Zombie husband: *looks thru peep hole* Not sure, but he’s a dead ringer.
“Maybe she’s born with it, but most likely she botched it at home” should be my slogan when I color my own hair.
INTERVIEWER: can you explain this gap in your resume
ME: no but i can explain this gap in my teeth. i can shoot water out of it. *takes a sip of his coffee* vanna thee?
I found the perfect sign for my ‘horse haters’ club
I forgot the word “memorial” so I called it a dead person shout out.
Park Ranger: *Looking at morbidly obese ducks* Was this you?
Jesus: *trying to hide the rapidly multiplying bread loaves* No sir
My son: If you put a hotdog in a blender, does it still have the same amount of calories?
Me: NO HOT DOG SMOOTHIES
I just wish I had the confidence of my husband who thinks everything only takes 5 minutes.
My bag of chocolate-covered espresso beans is empty.
In unrelated news, my daughter is swinging Tarzan-style from the ceiling lamp.
🎶 It’s raining yen. Hallelujah, it’s raining yen
– Winners of the Japanese lottery, probably
How dare you incinerate that I don’t know big words.
I’ve watched hardened criminals stare each other down on the prison yard but nothing comes close to two four year old girls walking past each other on Halloween sizing up each other’s costumes
I hate my job. The work sucks. The people suck. The pay sucks.

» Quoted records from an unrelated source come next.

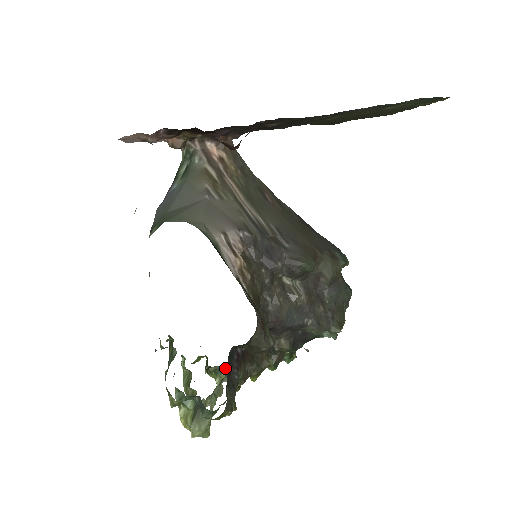
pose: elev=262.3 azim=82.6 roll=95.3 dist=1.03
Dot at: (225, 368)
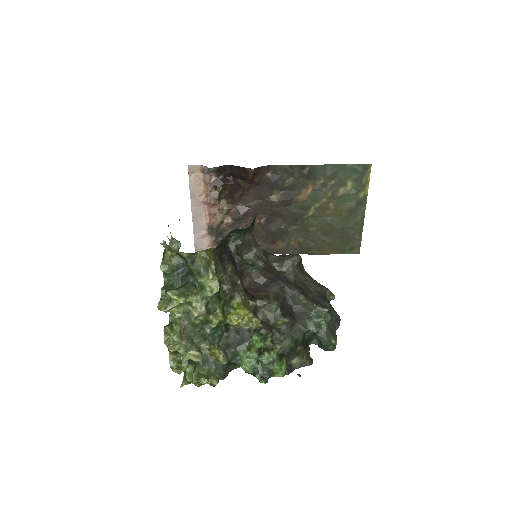
Dot at: (206, 369)
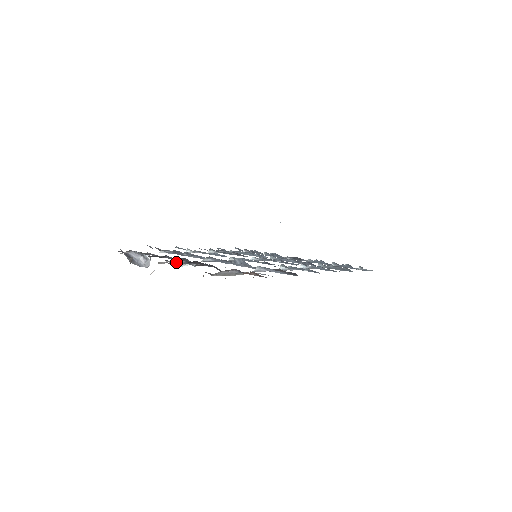
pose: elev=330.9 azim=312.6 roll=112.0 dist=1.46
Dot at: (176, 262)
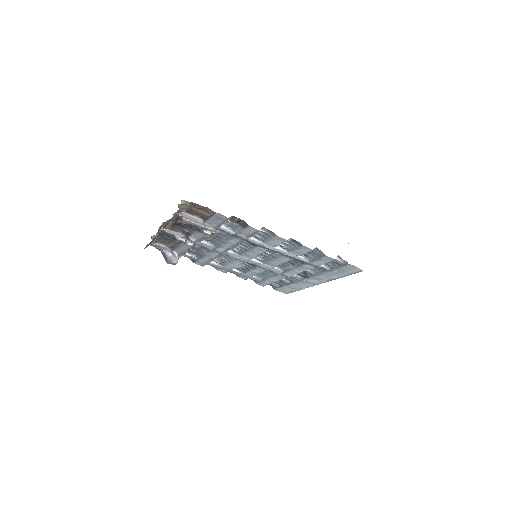
Dot at: (178, 235)
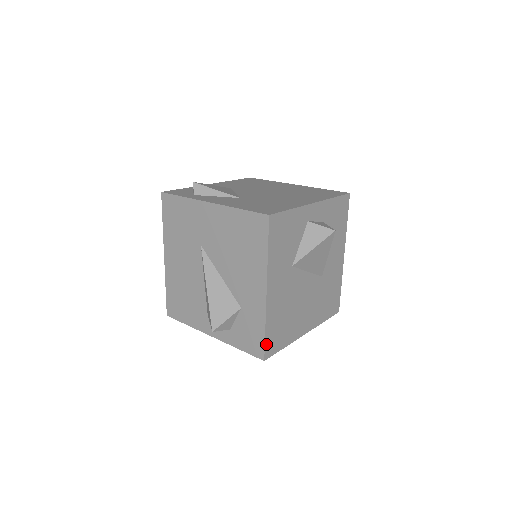
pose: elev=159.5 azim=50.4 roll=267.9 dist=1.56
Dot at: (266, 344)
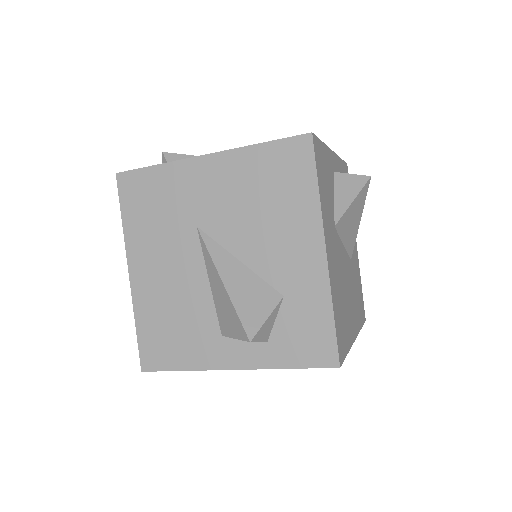
Dot at: (337, 339)
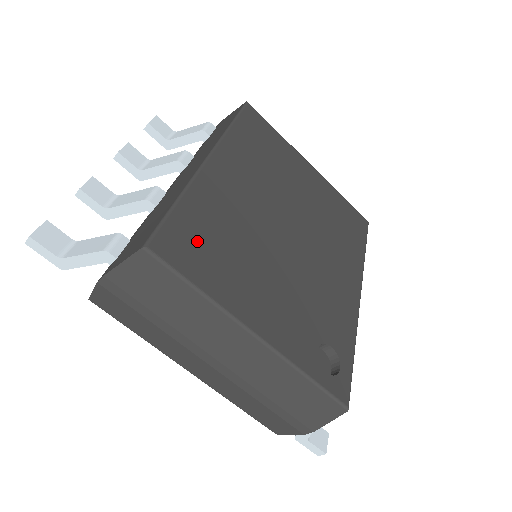
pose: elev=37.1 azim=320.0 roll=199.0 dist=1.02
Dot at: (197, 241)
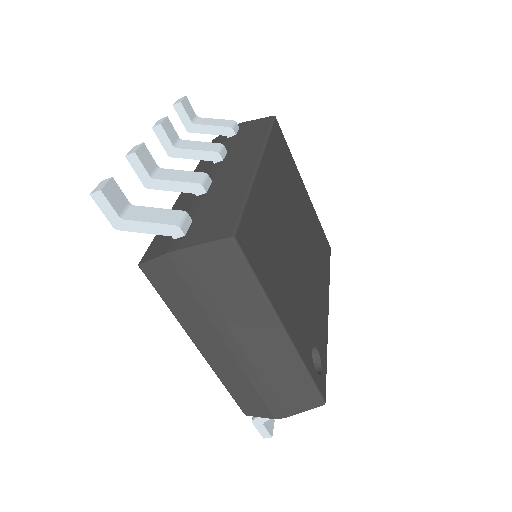
Dot at: (258, 239)
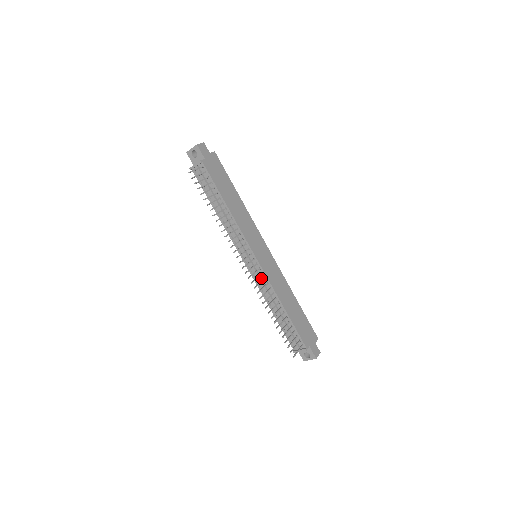
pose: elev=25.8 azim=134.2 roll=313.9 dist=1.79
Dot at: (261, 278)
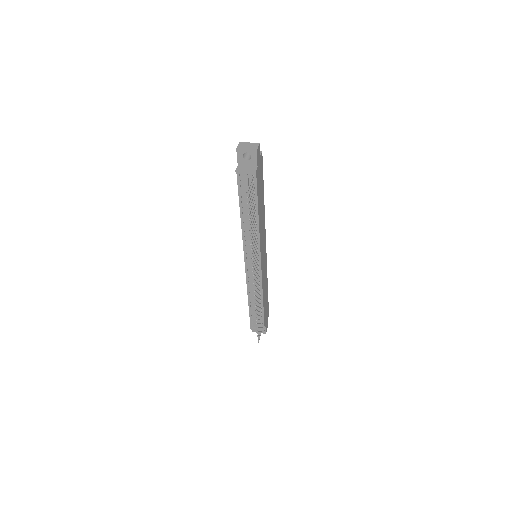
Dot at: occluded
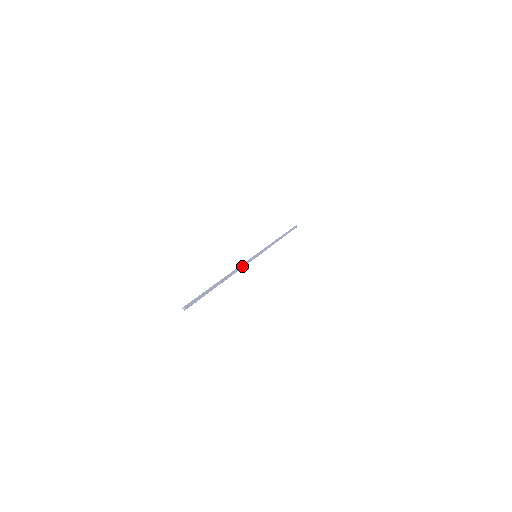
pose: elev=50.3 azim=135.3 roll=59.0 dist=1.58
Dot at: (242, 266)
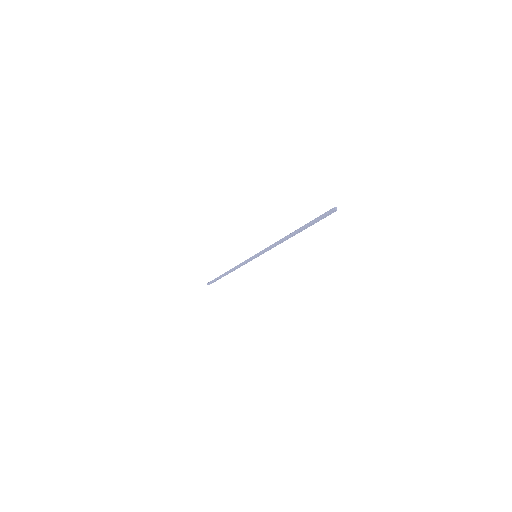
Dot at: (273, 245)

*looks up and sees motivational poster on wall*
Well this changes everything
hear me out…
…lasagna-flavoured cologne
not lasagna-scented, i said flavoured
*licks wrists*
You guys are all saying that it’s a parody account that tweeted that she was offended when a guy opened a door for her but the same thing happened with me. I too held open a door for a lady she yelled at me and told me to get out of the ladies bathroom.
I can count the number of times I’ve made my own fireworks on one hand. In fact, I have to.
3yo: Do you want to play princesses with me?
Me: Of course!
3yo: Ok, I’ll be Ariel. Who do you want to be?
Me: Sleeping Beauty.
3yo: How come you always pick her?
Me:
3yo:
Me: *already asleep on the couch*
Child: What’s it called when they stick a spike up your nose and scramble your brain?
Me: A lobotomy?
Child: YES.
Me: Why?
Child: No reason.
Me:
Child:
Me: [wide awake all night]
In the next Mad Max movie instead of fighting over gasoline they should be fighting over toilet paper.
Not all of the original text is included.